Wednesday, April 18th, 2007 by JL Gray

Tuesday afternoon I attended the Cadence/Doulos solutions workshop entitled “Adopting a Plan-to-Closure Methodology across Design Teams and Verification Teams”. The session was presented by Hamilton Carter from Cadence, co-author of the soon to be released book “Metric Driven Design Verification”, and Dave Long from Doulos. Hamilton focused much of his portion of the session on verification planning and functional coverage. I’m sure much of the information from his talk will be covered in his book, but there were a few things that stood out.

Hamilton stressed the importance of planning sessions and the idea of creating a prioritized set of metrics. He also highlighted the value of the verification planning document (vPlan). I asked him later in the presentation if it was possible to put too much emphasis on the vPlan to the point where it was being held up to the exclusion of other sets of metrics that should be used together with the vPlan to get an accurate picture of where the project is going (think bug count, number of recently changed lines of code, real progress in completing assigned tasks, etc). According to Hamilton, the Cadence methodology doesn’t take these things into account yet, but he did mention that tools such as Enterprise Manager may have some point be integrated with LSF and Clearcase to the point where you could automatically extract such information.

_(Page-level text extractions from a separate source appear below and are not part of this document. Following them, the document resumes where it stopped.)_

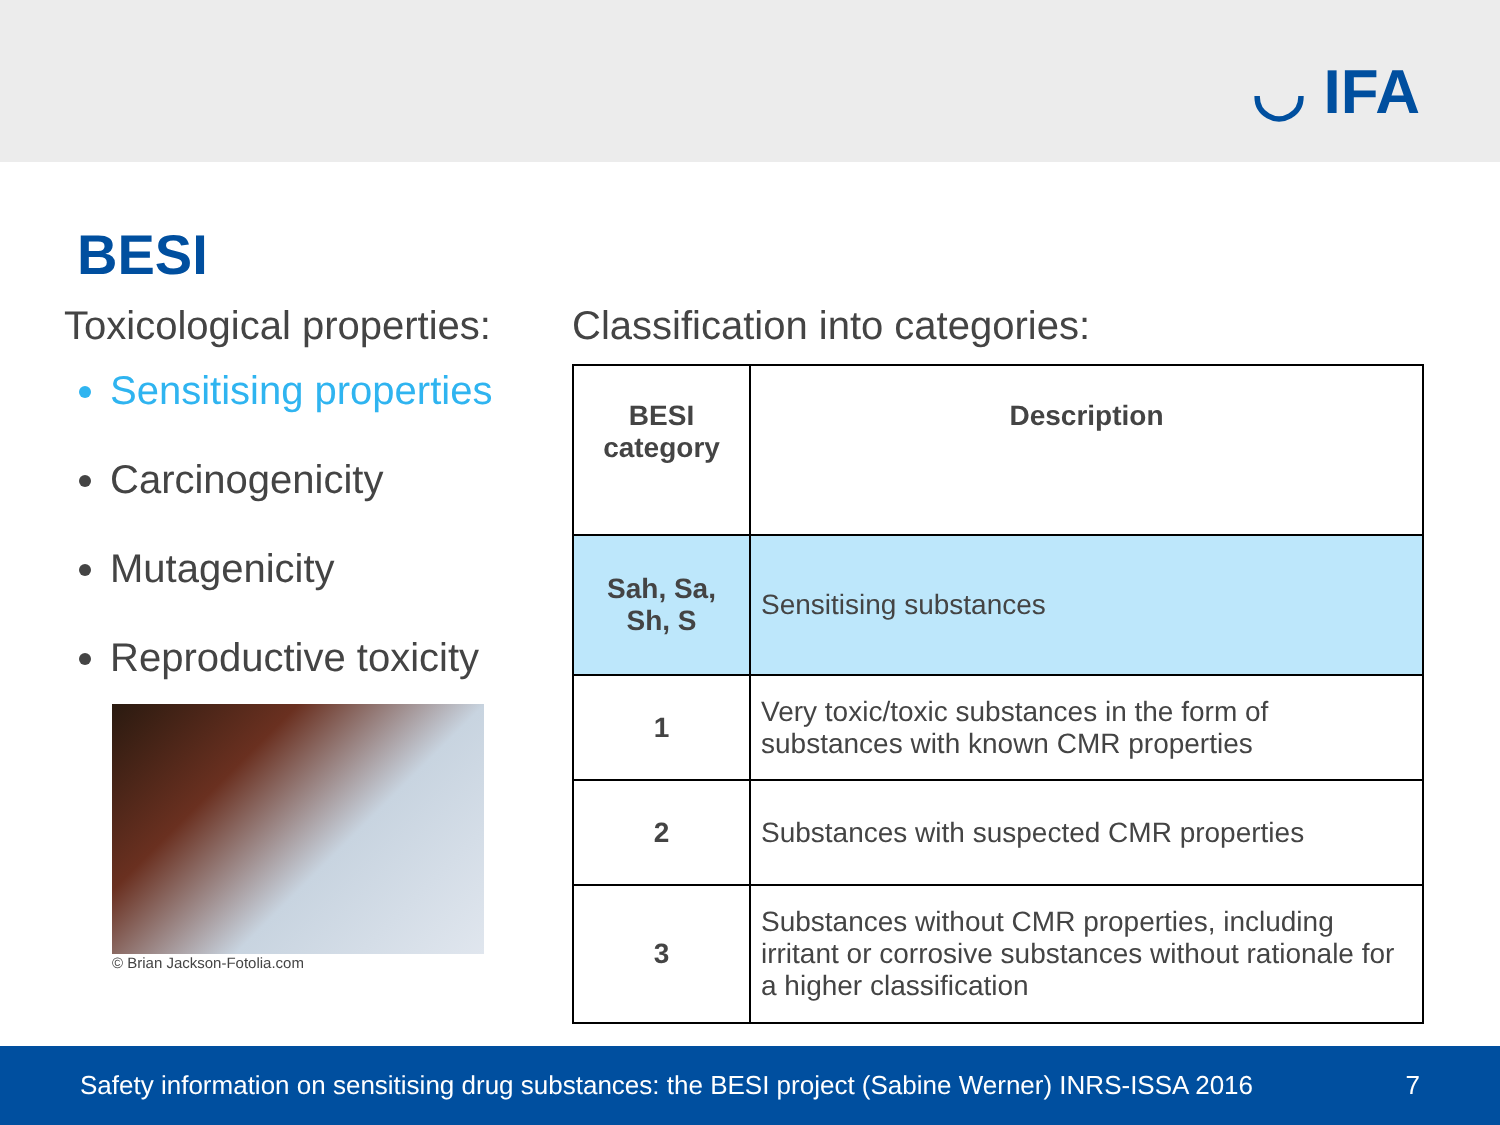◡ IFA
BESI
Toxicological properties:
Sensitising properties
Carcinogenicity
Mutagenicity
Reproductive toxicity
© Brian Jackson-Fotolia.com
Classification into categories:
| BESI category | Description |
| --- | --- |
| Sah, Sa, Sh, S | Sensitising substances |
| 1 | Very toxic/toxic substances in the form of substances with known CMR properties |
| 2 | Substances with suspected CMR properties |
| 3 | Substances without CMR properties, including irritant or corrosive substances without rationale for a higher classification |
Safety information on sensitising drug substances: the BESI project (Sabine Werner) INRS-ISSA 2016 7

Next up was Dave Long. Dave’s description of uRM was the first I’ve seen any details about how the methodology has been applied to SystemVerilog, and my first impression is that the results aren’t good (yet). First of all, Incisive does not yet support class-based test environments, only module-based ones. That may change soon, but seems to be a current limitation. Second, sequences, one of the more widely used features of the eRM (the predecessor to uRM focused on the e language), seems basically useless when implemented in SystemVerilog. The implementation relies on creating a driver with one task corresponding to each of what would have originally been an individual “when subtype” of a sequence. The first thing I would do if I was stuck using that feature would be to throw it away and code a more customizable solution (perhaps using factories?). The problems with the feature would be especially severe when dealing with verification IP. Currently in ‘e’ it is possible to override default sequences and add new ones very easily. With this new approach the best possible outcome would be for a user to extend the original driver and hope it was possible to instantiate it in place of the base class in the verification IP.

One other item of note - if I understood correctly there have been no announced improvements to Cadence SystemVerilog support or the uRM. There may be some smaller announcements in the near future, but it doesn’t appear that anything major will be revealed for the next several months at least.